This curriculum spans the full lifecycle of revenue cycle technology investments, comparable in scope to a multi-phase advisory engagement supporting enterprise financial systems transformation.
Module 1: Defining Revenue Cycle Investment Objectives and Scope
- Selecting between improving existing systems versus replacing legacy platforms based on total cost of ownership over a 5-year horizon.
- Aligning investment criteria with organizational priorities such as cash flow improvement, compliance risk reduction, or patient satisfaction targets.
- Determining whether to prioritize front-end (scheduling, registration) or back-end (billing, collections) revenue cycle segments for intervention.
- Establishing measurable KPIs such as days in accounts receivable, denial rate reduction, or clean claim rate improvement as success metrics.
- Assessing the impact of payer mix volatility on projected ROI for automation tools in claims processing.
- Deciding whether to include patient financial engagement platforms as part of the investment scope based on self-pay exposure.
Module 2: Financial Modeling for Revenue Cycle Technologies
- Building bottom-up cost models that account for integration, training, and change management beyond initial software licensing.
- Estimating labor savings from automation while factoring in potential resistance and reassignment of staff roles.
- Incorporating escalation clauses and maintenance fees into long-term financial projections for vendor contracts.
- Modeling sensitivity to denial rate fluctuations when calculating net revenue impact of coding optimization tools.
- Allocating shared infrastructure costs (e.g., IT support, data storage) to specific revenue cycle initiatives.
- Adjusting discount rates for internal rate of return (IRR) calculations based on organizational risk tolerance and capital availability.
Module 3: Vendor Selection and Contract Structuring
- Evaluating whether to pursue best-of-breed point solutions or integrated suite vendors based on interoperability requirements.
- Negotiating performance-based pricing terms tied to measurable outcomes such as reduction in underpayments or rework hours.
- Assessing vendor financial stability and support capacity before committing to multi-year implementation timelines.
- Defining data ownership and portability rights in contracts to ensure exit flexibility and audit readiness.
- Requiring service level agreements (SLAs) for uptime, response time, and resolution timelines for critical revenue functions.
- Conducting reference checks focused on post-implementation support quality and unanticipated integration challenges.
Module 4: Integration with Core Financial and Clinical Systems
- Mapping bidirectional data flows between the EHR, billing system, and patient accounting platform to identify transformation rules.
- Resolving discrepancies in patient identifier management across registration, insurance verification, and billing modules.
- Designing error handling protocols for failed transactions between scheduling and charge capture systems.
- Coordinating interface engine upgrades with revenue cycle deployment timelines to avoid downtime.
- Validating real-time eligibility response accuracy by comparing against manual verification logs.

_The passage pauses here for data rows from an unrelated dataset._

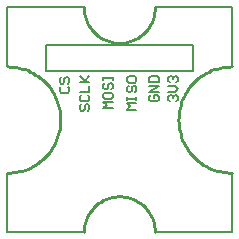
<source format=gto>
G04*
G04 #@! TF.GenerationSoftware,Altium Limited,Altium Designer,21.6.4 (81)*
G04*
G04 Layer_Color=65535*
%FSLAX25Y25*%
%MOIN*%
G70*
G04*
G04 #@! TF.SameCoordinates,C5927BB7-CAF9-4977-82FB-EE17E07953DF*
G04*
G04*
G04 #@! TF.FilePolarity,Positive*
G04*
G01*
G75*
%ADD10C,0.00787*%
%ADD11C,0.00602*%
%ADD12C,0.01000*%
D10*
X-24409Y16240D02*
Y24705D01*
Y16240D02*
X24409D01*
Y24705D01*
X-24409D02*
X24409D01*
X-37402Y37402D02*
X-11817D01*
X11818Y37402D02*
X37402D01*
Y17721D02*
Y37402D01*
Y-37401D02*
Y-17721D01*
X11818Y-37401D02*
X37402D01*
X-11817Y-37402D02*
Y-37401D01*
X-37402Y-37402D02*
X-11817D01*
X-37402D02*
Y-17721D01*
Y17721D02*
Y37402D01*
D11*
X16852Y6114D02*
X16328Y6639D01*
Y7688D01*
X16852Y8213D01*
X17377D01*
X17902Y7688D01*
Y7164D01*
Y7688D01*
X18427Y8213D01*
X18952D01*
X19476Y7688D01*
Y6639D01*
X18952Y6114D01*
X16328Y9263D02*
X18427D01*
X19476Y10312D01*
X18427Y11362D01*
X16328D01*
X16852Y12411D02*
X16328Y12936D01*
Y13986D01*
X16852Y14510D01*
X17377D01*
X17902Y13986D01*
Y13461D01*
Y13986D01*
X18427Y14510D01*
X18952D01*
X19476Y13986D01*
Y12936D01*
X18952Y12411D01*
X-19368Y10969D02*
X-19893Y10444D01*
Y9395D01*
X-19368Y8870D01*
X-17269D01*
X-16744Y9395D01*
Y10444D01*
X-17269Y10969D01*
X-19368Y14118D02*
X-19893Y13593D01*
Y12543D01*
X-19368Y12019D01*
X-18843D01*
X-18318Y12543D01*
Y13593D01*
X-17794Y14118D01*
X-17269D01*
X-16744Y13593D01*
Y12543D01*
X-17269Y12019D01*
X-12675Y5064D02*
X-13200Y4539D01*
Y3489D01*
X-12675Y2965D01*
X-12150D01*
X-11626Y3489D01*
Y4539D01*
X-11101Y5064D01*
X-10576D01*
X-10051Y4539D01*
Y3489D01*
X-10576Y2965D01*
X-12675Y8212D02*
X-13200Y7687D01*
Y6638D01*
X-12675Y6113D01*
X-10576D01*
X-10051Y6638D01*
Y7687D01*
X-10576Y8212D01*
X-13200Y9262D02*
X-10051D01*
Y11361D01*
X-13200Y12410D02*
X-10051D01*
X-11101D01*
X-13200Y14509D01*
X-11626Y12935D01*
X-10051Y14509D01*
X-2177Y3752D02*
X-5326D01*
X-4276Y4801D01*
X-5326Y5851D01*
X-2177D01*
X-5326Y8475D02*
Y7425D01*
X-4801Y6901D01*
X-2702D01*
X-2177Y7425D01*
Y8475D01*
X-2702Y9000D01*
X-4801D01*
X-5326Y8475D01*
X-4801Y12148D02*
X-5326Y11624D01*
Y10574D01*
X-4801Y10049D01*
X-4276D01*
X-3751Y10574D01*
Y11624D01*
X-3227Y12148D01*
X-2702D01*
X-2177Y11624D01*
Y10574D01*
X-2702Y10049D01*
X-5326Y13198D02*
Y14247D01*
Y13723D01*
X-2177D01*
Y13198D01*
Y14247D01*
X5697Y3358D02*
X2548D01*
X3598Y4408D01*
X2548Y5457D01*
X5697D01*
X2548Y6507D02*
Y7556D01*
Y7032D01*
X5697D01*
Y6507D01*
Y7556D01*
X3073Y11230D02*
X2548Y10705D01*
Y9656D01*
X3073Y9131D01*
X3598D01*
X4123Y9656D01*
Y10705D01*
X4647Y11230D01*
X5172D01*
X5697Y10705D01*
Y9656D01*
X5172Y9131D01*
X2548Y13854D02*
Y12804D01*
X3073Y12279D01*
X5172D01*
X5697Y12804D01*
Y13854D01*
X5172Y14378D01*
X3073D01*
X2548Y13854D01*
X10553Y8213D02*
X10029Y7688D01*
Y6639D01*
X10553Y6114D01*
X12652D01*
X13177Y6639D01*
Y7688D01*
X12652Y8213D01*
X11603D01*
Y7164D01*
X13177Y9263D02*
X10029D01*
X13177Y11362D01*
X10029D01*
Y12411D02*
X13177D01*
Y13986D01*
X12652Y14510D01*
X10553D01*
X10029Y13986D01*
Y12411D01*
D12*
X11818Y-37401D02*
X11775Y-36399D01*
X11648Y-35404D01*
X11436Y-34424D01*
X11143Y-33465D01*
X10769Y-32534D01*
X10317Y-31638D01*
X9791Y-30784D01*
X9195Y-29977D01*
X8532Y-29224D01*
X7808Y-28530D01*
X7027Y-27900D01*
X6196Y-27338D01*
X5320Y-26849D01*
X4406Y-26436D01*
X3461Y-26102D01*
X2490Y-25849D01*
X1501Y-25680D01*
X502Y-25594D01*
X-501D01*
X-1501Y-25680D01*
X-2490Y-25849D01*
X-3460Y-26102D01*
X-4406Y-26436D01*
X-5320Y-26849D01*
X-6196Y-27338D01*
X-7027Y-27900D01*
X-7807Y-28530D01*
X-8532Y-29224D01*
X-9194Y-29977D01*
X-9791Y-30784D01*
X-10317Y-31638D01*
X-10768Y-32534D01*
X-11142Y-33465D01*
X-11436Y-34424D01*
X-11647Y-35404D01*
X-11775Y-36399D01*
X-11817Y-37401D01*
Y37402D02*
X-11775Y36399D01*
X-11647Y35404D01*
X-11436Y34424D01*
X-11142Y33465D01*
X-10768Y32534D01*
X-10317Y31638D01*
X-9791Y30784D01*
X-9194Y29978D01*
X-8532Y29225D01*
X-7807Y28530D01*
X-7027Y27900D01*
X-6196Y27339D01*
X-5320Y26849D01*
X-4406Y26436D01*
X-3460Y26102D01*
X-2490Y25849D01*
X-1501Y25680D01*
X-501Y25595D01*
X502D01*
X1501Y25680D01*
X2490Y25849D01*
X3461Y26102D01*
X4406Y26436D01*
X5320Y26849D01*
X6196Y27339D01*
X7027Y27900D01*
X7808Y28530D01*
X8532Y29225D01*
X9195Y29978D01*
X9791Y30784D01*
X10317Y31638D01*
X10769Y32534D01*
X11143Y33465D01*
X11436Y34424D01*
X11648Y35404D01*
X11775Y36399D01*
X11818Y37402D01*
X37402Y17721D02*
X36408Y17693D01*
X35418Y17609D01*
X34433Y17470D01*
X33458Y17277D01*
X32496Y17028D01*
X31549Y16726D01*
X30620Y16372D01*
X29713Y15966D01*
X28830Y15510D01*
X27973Y15005D01*
X27147Y14453D01*
X26353Y13855D01*
X25593Y13214D01*
X24871Y12531D01*
X24188Y11808D01*
X23547Y11049D01*
X22949Y10255D01*
X22397Y9428D01*
X21892Y8572D01*
X21436Y7689D01*
X21030Y6781D01*
X20675Y5853D01*
X20373Y4906D01*
X20125Y3943D01*
X19931Y2968D01*
X19792Y1984D01*
X19708Y994D01*
X19681Y0D01*
X19708Y-994D01*
X19792Y-1984D01*
X19931Y-2968D01*
X20125Y-3943D01*
X20373Y-4906D01*
X20675Y-5853D01*
X21030Y-6781D01*
X21436Y-7689D01*
X21892Y-8572D01*
X22397Y-9428D01*
X22949Y-10255D01*
X23547Y-11049D01*
X24188Y-11808D01*
X24871Y-12530D01*
X25593Y-13213D01*
X26353Y-13855D01*
X27147Y-14452D01*
X27973Y-15005D01*
X28830Y-15510D01*
X29713Y-15966D01*
X30620Y-16372D01*
X31549Y-16726D01*
X32496Y-17028D01*
X33458Y-17277D01*
X34433Y-17470D01*
X35417Y-17609D01*
X36408Y-17693D01*
X37402Y-17721D01*
X-37402D02*
X-36408Y-17693D01*
X-35418Y-17609D01*
X-34433Y-17470D01*
X-33458Y-17277D01*
X-32496Y-17028D01*
X-31549Y-16726D01*
X-30620Y-16372D01*
X-29713Y-15966D01*
X-28830Y-15510D01*
X-27973Y-15005D01*
X-27147Y-14453D01*
X-26353Y-13855D01*
X-25593Y-13213D01*
X-24871Y-12530D01*
X-24188Y-11808D01*
X-23547Y-11049D01*
X-22949Y-10255D01*
X-22397Y-9428D01*
X-21892Y-8572D01*
X-21436Y-7689D01*
X-21030Y-6781D01*
X-20675Y-5853D01*
X-20373Y-4906D01*
X-20125Y-3943D01*
X-19931Y-2968D01*
X-19792Y-1984D01*
X-19708Y-993D01*
X-19681Y0D01*
X-19708Y994D01*
X-19792Y1984D01*
X-19931Y2968D01*
X-20125Y3943D01*
X-20373Y4906D01*
X-20675Y5853D01*
X-21030Y6782D01*
X-21436Y7689D01*
X-21892Y8572D01*
X-22397Y9428D01*
X-22949Y10255D01*
X-23547Y11049D01*
X-24188Y11808D01*
X-24871Y12531D01*
X-25593Y13214D01*
X-26353Y13855D01*
X-27147Y14453D01*
X-27974Y15005D01*
X-28830Y15510D01*
X-29713Y15966D01*
X-30620Y16372D01*
X-31549Y16726D01*
X-32496Y17028D01*
X-33458Y17277D01*
X-34433Y17471D01*
X-35418Y17609D01*
X-36408Y17693D01*
X-37402Y17721D01*
M02*

</source>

- Implementing reconciliation routines to align charge lag reports with general ledger postings.
Module 5: Regulatory and Compliance Risk Assessment
- Reviewing audit trails and access controls in new systems to meet HIPAA and NIST cybersecurity requirements.

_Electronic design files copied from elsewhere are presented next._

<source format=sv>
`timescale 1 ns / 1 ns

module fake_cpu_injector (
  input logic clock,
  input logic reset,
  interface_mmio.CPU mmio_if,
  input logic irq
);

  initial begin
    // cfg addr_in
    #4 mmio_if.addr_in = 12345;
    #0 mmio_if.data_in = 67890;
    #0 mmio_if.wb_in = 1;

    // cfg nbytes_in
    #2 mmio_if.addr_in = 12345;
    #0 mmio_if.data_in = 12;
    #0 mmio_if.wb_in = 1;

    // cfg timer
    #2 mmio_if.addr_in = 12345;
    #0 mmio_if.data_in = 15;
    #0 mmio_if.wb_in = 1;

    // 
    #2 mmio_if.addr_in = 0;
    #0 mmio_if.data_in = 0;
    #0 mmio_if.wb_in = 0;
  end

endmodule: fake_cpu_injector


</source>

- Validating that automated coding suggestions comply with CMS and CPT documentation guidelines.
- Assessing the impact of changing OIG workplan items on current denial management and overpayment recovery processes.
- Documenting configuration decisions affecting E&M coding rules to support future audits.
- Ensuring patient statement content adheres to FDCPA and state-specific collection regulations.
- Testing claim scrubbing logic against current NCCI edits and local coverage determinations (LCDs).
Module 6: Change Management and Operational Transition
Module 7: Performance Monitoring and Continuous Improvement
- Configuring dashboards to track denial reasons by payer, service line, and responsible department.
- Conducting root cause analysis on recurring underpayments identified through automated remittance audits.
- Adjusting denial management workflows based on trending data from A/R aging and follow-up lag reports.
- Revisiting vendor SLAs annually to reflect changes in claim volume, payer behavior, or staffing models.
- Using time-motion studies to validate assumed productivity gains from workflow automation.
- Initiating periodic system optimization reviews to address configuration drift and user workarounds.
Module 8: Scalability and Future Investment Planning
- Evaluating system capacity to handle increased outpatient visit volumes without performance degradation.
- Assessing the feasibility of extending current platforms to support value-based care revenue models.
- Planning for incremental licensing costs as new clinics or service lines are onboarded.
- Reviewing API availability and extensibility to support emerging fintech integrations (e.g., payment plans, price estimation).
- Forecasting obsolescence risk based on vendor roadmaps and third-party support timelines.
- Building a rolling 3-year investment plan that prioritizes initiatives based on evolving payer and regulatory demands.